I am so glad you felt strong enough to post about this! This is a sterotype that is so terribly wrong and off base. I have seen a counselor off and on since high school and my sister sees one regularly. They have helped us through some of the most difficult times in our lives.

Jacqueline Jenkins
Jacqueline Jenkins

I am a firm believer that ALL people should see counselors/therapists. We are ALL flawed beings, and talking through thoughts and feelings with unbiased counselors is so good for the soul. While I know that God's ears are always open, I like to think of good counselors as a branch from Heaven to give us that face-to-face that us humans crave. You are definitely not alone on this topic. Be proud that you are taking care of yourself so you can better take care of your family!!

Rhett Smith
Rhett Smith

I love this post...I'm going to be sharing it with some clients and some friends. Thanks. rhett

Kelli Breton
Kelli Breton

I love Lori!! I hope I never see her in "real life" though. Just in her office. haha. I really hate that stereotype as well. It is a GREAT thing for ANYONE to start doing. It is amazing how much freedom, healing, peace, etc it brings. I used all of the same excuses for a long time too, but am so happy to be past all of them! This is not always an easy thing to talk about. Good for you for being brave and confident enough to share your experiences! I really value and respect people who take the time to help themselves. It seems to be a rare thing nowadays. Looking forward to reading next week's post!

Ashlee
Ashlee

I really appreciate your honesty on this topic. I feel like I've had many "I NEED TO GO TO THERAPY" moments in my life, but I've never taken the plunge and actually done it. Part of me regrets not seeing someone while I was pregnant because I was working through a lot of fears and guilt during that time. Similar to the stigma and stereotypes you've mentioned, I think I've always thought that I needed to be on the verge of a mental breakdown to see a counselor. Which, I'm sure, is like waiting until your teeth are falling out before seeing the dentist.....much more painful, and much more work. Life tends to be a lot better when we practice preventative care. So, bravo to you. I'm looking forward to reading about your ah-ha moment!

Laura Good
Laura Good

I fit into the first statement. Counseling is the best investment I ever made in my own life and also in the lives of those who have to live around me! I am a better, stronger, happier person because of the work I did with my counselor.
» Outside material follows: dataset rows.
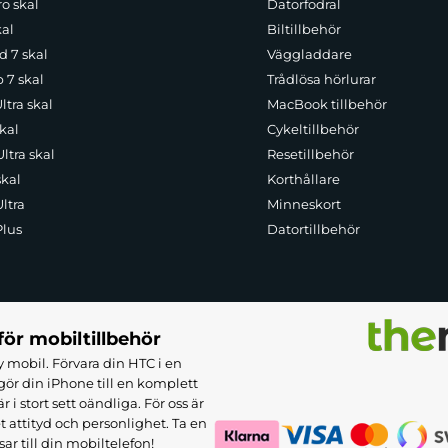
o skal
Datorfodral
kal
Biltillbehör
d 7 skal
Väggladdare
p 7 skal
Trådlösa hörlurar
ltra skal
MacBook tillbehör
kal
Cykeltillbehör
ltra skal
Resetillbehör
skal
Korthållare
ltra
Minneskort
Plus
Datortillbehör
för mobiltillbehör
 mobil. Förvara din HTC i en
ör din iPhone till en komplett
 stort sett oändliga. För oss är
et attityd och personlighet. Ta en
sar till din mobiltelefon!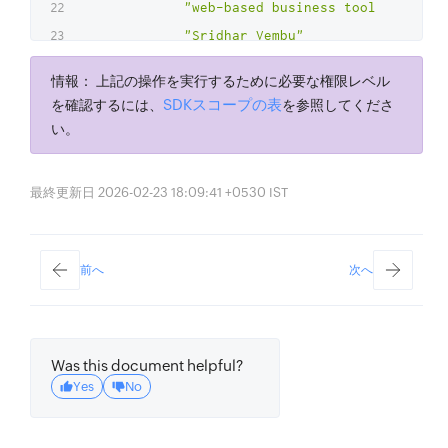
"web-based business tools"
,
"Sridhar Vembu"
]
情報：
上記の操作を実行するために必要な権限レベル
}
,
SDKスコープの表
を確認するには、
を参照してくださ
"sentiment_prediction"
:
[
い。
{
"document_sentiment"
:
"Neutral"
,
最終更新日 2026-02-23 18:09:41 +0530 IST
"sentence_analytics"
:
[
{
"sentence"
:
"Zoho Corporatio
前へ
次へ
"sentiment"
:
"Neutral"
,
"confidence_scores"
:
{
"negative"
:
0
,
Was this document helpful?
"neutral"
:
1
,
Yes
No
"positive"
:
0
}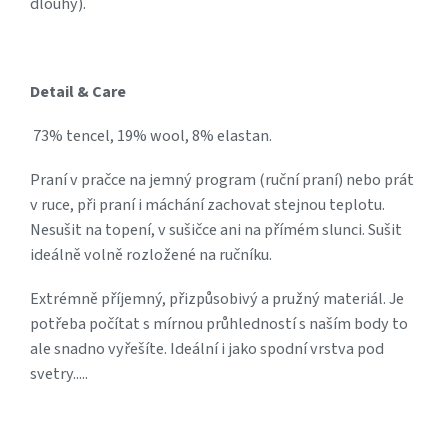
dlouhý).
Detail & Care
73% tencel, 19% wool, 8% elastan.
Praní v pračce na jemný program (ruční praní) nebo prát
v ruce, při praní i máchání zachovat stejnou teplotu.
Nesušit na topení, v sušičce ani na přímém slunci. Sušit
ideálně volně rozložené na ručníku.
Extrémně příjemný, přizpůsobivý a pružný materiál. Je
potřeba počítat s mírnou průhledností s naším body to
ale snadno vyřešíte. Ideální i jako spodní vrstva pod
svetry.....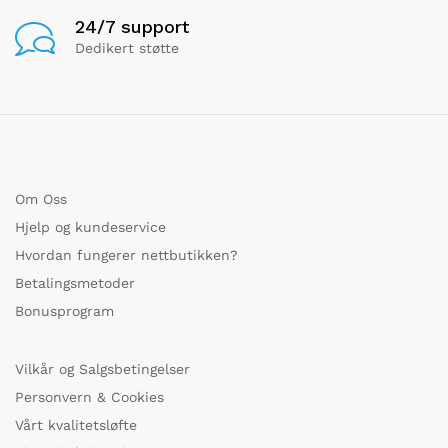
24/7 support
Dedikert støtte
Om Oss
Hjelp og kundeservice
Hvordan fungerer nettbutikken?
Betalingsmetoder
Bonusprogram
Vilkår og Salgsbetingelser
Personvern & Cookies
Vårt kvalitetsløfte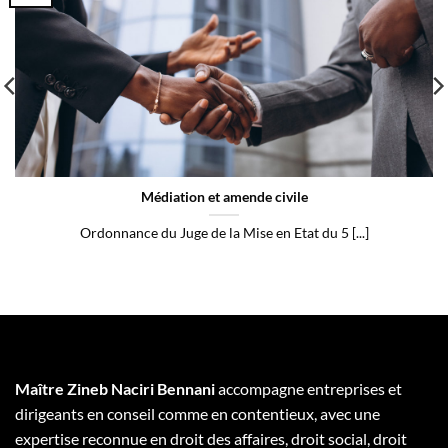
Médiation et amende civile
Ordonnance du Juge de la Mise en Etat du 5 [...]
Maître Zineb Naciri Bennani
accompagne entreprises et
dirigeants en conseil comme en contentieux, avec une
expertise reconnue en droit des affaires, droit social, droit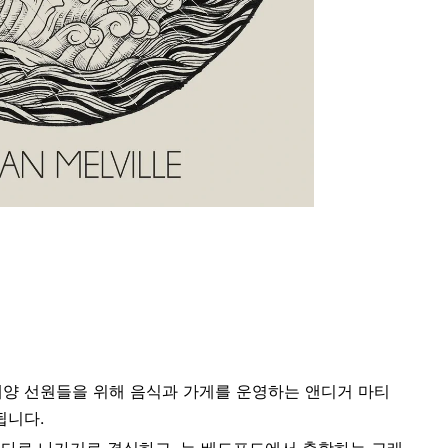
해양 선원들을 위해 음식과 가게를 운영하는 앤디거 마티
됩니다.
바다로 나가기로 결심하고, 뉴 베드포드에서 출항하는 고래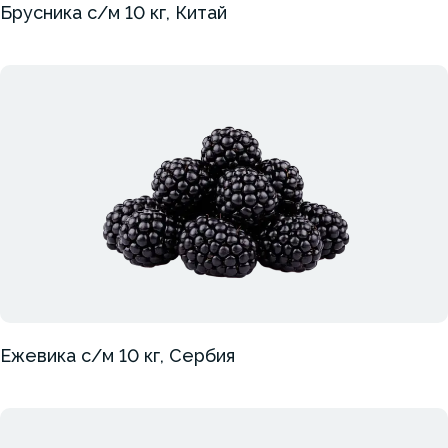
Брусника с/м 10 кг, Китай
Ежевика с/м 10 кг, Сербия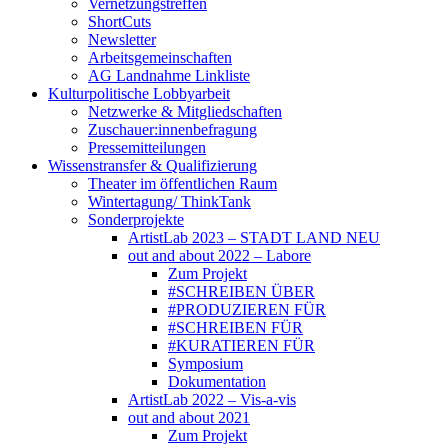
Vernetzungstreffen
ShortCuts
Newsletter
Arbeitsgemeinschaften
AG Landnahme Linkliste
Kulturpolitische Lobbyarbeit
Netzwerke & Mitgliedschaften
Zuschauer:innenbefragung
Pressemitteilungen
Wissenstransfer & Qualifizierung
Theater im öffentlichen Raum
Wintertagung/ ThinkTank
Sonderprojekte
ArtistLab 2023 – STADT LAND NEU
out and about 2022 – Labore
Zum Projekt
#SCHREIBEN ÜBER
#PRODUZIEREN FÜR
#SCHREIBEN FÜR
#KURATIEREN FÜR
Symposium
Dokumentation
ArtistLab 2022 – Vis-a-vis
out and about 2021
Zum Projekt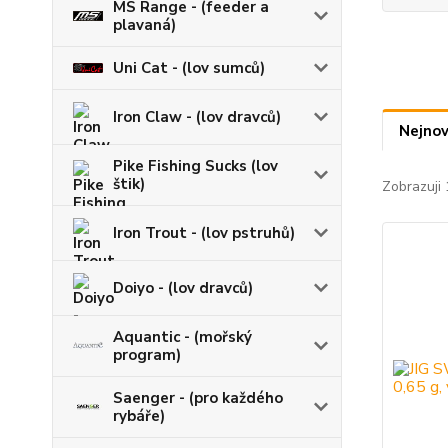
MS Range - (feeder a
plavaná)
Uni Cat - (lov sumců)
Iron Claw - (lov dravců)
Nejnov
Pike Fishing Sucks (lov
štik)
Zobrazuji 
Iron Trout - (lov pstruhů)
Doiyo - (lov dravců)
Aquantic - (mořský
program)
Saenger - (pro každého
rybáře)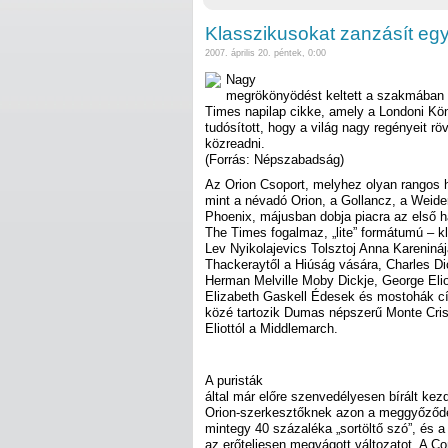
Klasszikusokat zanzásít egy
2007. április 20. péntek, 0:00
Nagy
megrökönyödést keltett a szakmában 
Times napilap cikke, amely a Londoni Kön
tudósított, hogy a világ nagy regényeit rö
közreadni.
(Forrás: Népszabadság)
Az Orion Csoport, melyhez olyan rangos 
mint a névadó Orion, a Gollancz, a Weid
Phoenix, májusban dobja piacra az első h
The Times fogalmaz, „lite” formátumú – k
Lev Nyikolajevics Tolsztoj Anna Kareniná
Thackeraytől a Hiúság vására, Charles Di
Herman Melville Moby Dickje, George Elio
Elizabeth Gaskell Édesek és mostohák cí
közé tartozik Dumas népszerű Monte Cris
Eliottól a Middlemarch.
A puristák
által már előre szenvedélyesen bírált k
Orion-szerkesztőknek azon a meggyőződé
mintegy 40 százaléka „sortöltő szó”, és 
az erőteljesen megvágott változatot. A C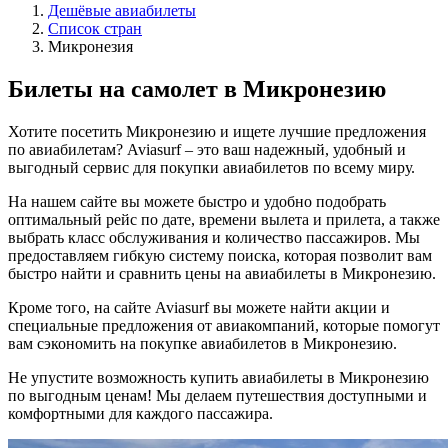
Дешёвые авиабилеты
Список стран
Микронезия
Билеты на самолет в Микронезию
Хотите посетить Микронезию и ищете лучшие предложения
по авиабилетам? Aviasurf – это ваш надежный, удобный и
выгодный сервис для покупки авиабилетов по всему миру.
На нашем сайте вы можете быстро и удобно подобрать
оптимальный рейс по дате, времени вылета и прилета, а также
выбрать класс обслуживания и количество пассажиров. Мы
предоставляем гибкую систему поиска, которая позволит вам
быстро найти и сравнить цены на авиабилеты в Микронезию.
Кроме того, на сайте Aviasurf вы можете найти акции и
специальные предложения от авиакомпаний, которые помогут
вам сэкономить на покупке авиабилетов в Микронезию.
Не упустите возможность купить авиабилеты в Микронезию
по выгодным ценам! Мы делаем путешествия доступными и
комфортными для каждого пассажира.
And for those of you who either struggle with addictions (in the past or currently) or whose life is impacted by someone who does (either as a child or now--that was me) you absolutely will benefit from spending some time with a counselor. But you don't need a reason this obvious to benefit from time invested in counseling. And if I can share advice, even though it's not my blog (thank you Lesley!) don't be afraid to try a few different counselors if the first one doesn't feel quite right. I "test drove" four before I settled on the one that helped me change my life. I ultimately entrusted my guided journey to a Christian counselor who was aligned with my world view. I often hear the objection "it costs too much," but it can yield a hundredfold in terms of your satisfaction in life and in your relationships. In retrospect, it likely did more for me than my college education (which was way more costly!). Thank you for sharing on this subject Lesley. I wish more people could discover themselves through counseling.

Laura Doyle
Laura Doyle

LOVE. I started seeing a counselor/therapist shortly after E was born and it was the best decision ever and I've wondered many times since then why I didn't start earlier. I need to find someone new since our move, but I plan to!